### What to do
Can you locate each line in the items below that includes the word "mode" and copy those lines out in full?

### Records for this exercise
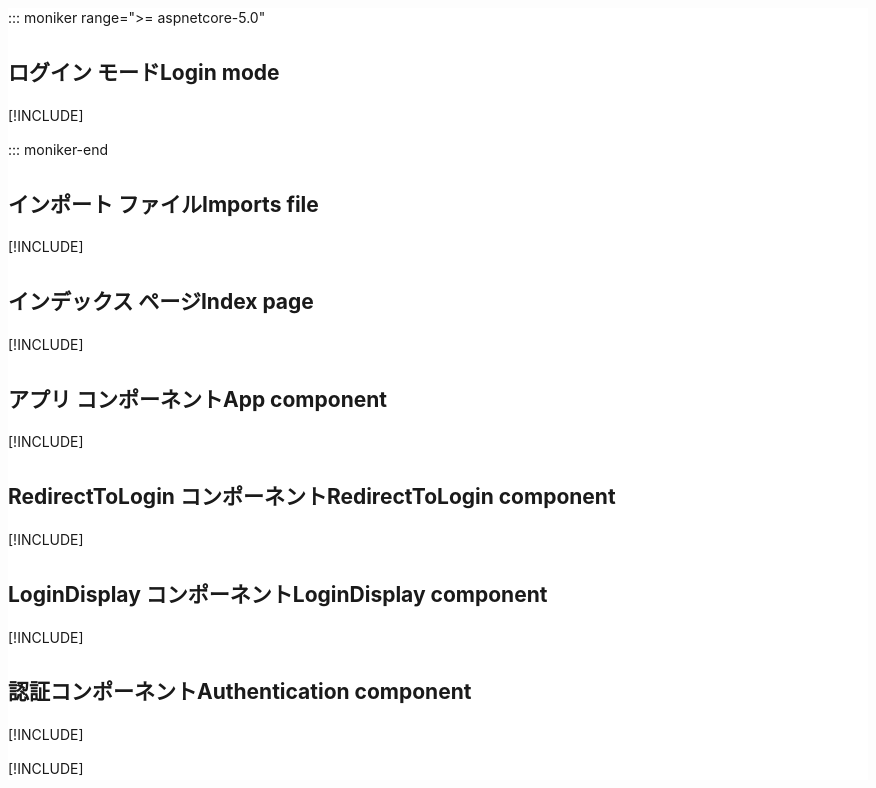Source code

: ::: moniker range=">= aspnetcore-5.0"

## <a name="login-mode"></a><span data-ttu-id="a4406-170">ログイン モード</span><span class="sxs-lookup"><span data-stu-id="a4406-170">Login mode</span></span>

[!INCLUDE[](~/includes/blazor-security/msal-login-mode.md)]

::: moniker-end

## <a name="imports-file"></a><span data-ttu-id="a4406-171">インポート ファイル</span><span class="sxs-lookup"><span data-stu-id="a4406-171">Imports file</span></span>

[!INCLUDE[](~/includes/blazor-security/imports-file-standalone.md)]

## <a name="index-page"></a><span data-ttu-id="a4406-172">インデックス ページ</span><span class="sxs-lookup"><span data-stu-id="a4406-172">Index page</span></span>

[!INCLUDE[](~/includes/blazor-security/index-page-msal.md)]

## <a name="app-component"></a><span data-ttu-id="a4406-173">アプリ コンポーネント</span><span class="sxs-lookup"><span data-stu-id="a4406-173">App component</span></span>

[!INCLUDE[](~/includes/blazor-security/app-component.md)]

## <a name="redirecttologin-component"></a><span data-ttu-id="a4406-174">RedirectToLogin コンポーネント</span><span class="sxs-lookup"><span data-stu-id="a4406-174">RedirectToLogin component</span></span>

[!INCLUDE[](~/includes/blazor-security/redirecttologin-component.md)]

## <a name="logindisplay-component"></a><span data-ttu-id="a4406-175">LoginDisplay コンポーネント</span><span class="sxs-lookup"><span data-stu-id="a4406-175">LoginDisplay component</span></span>

[!INCLUDE[](~/includes/blazor-security/logindisplay-component.md)]

## <a name="authentication-component"></a><span data-ttu-id="a4406-176">認証コンポーネント</span><span class="sxs-lookup"><span data-stu-id="a4406-176">Authentication component</span></span>

[!INCLUDE[](~/includes/blazor-security/authentication-component.md)]

[!INCLUDE[](~/includes/blazor-security/wasm-aad-b2c-userflows.md)]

### Response box
## <a name="login-mode"></a><span data-ttu-id="a4406-170">ログイン モード</span><span class="sxs-lookup"><span data-stu-id="a4406-170">Login mode</span></span>
[!INCLUDE[](~/includes/blazor-security/msal-login-mode.md)]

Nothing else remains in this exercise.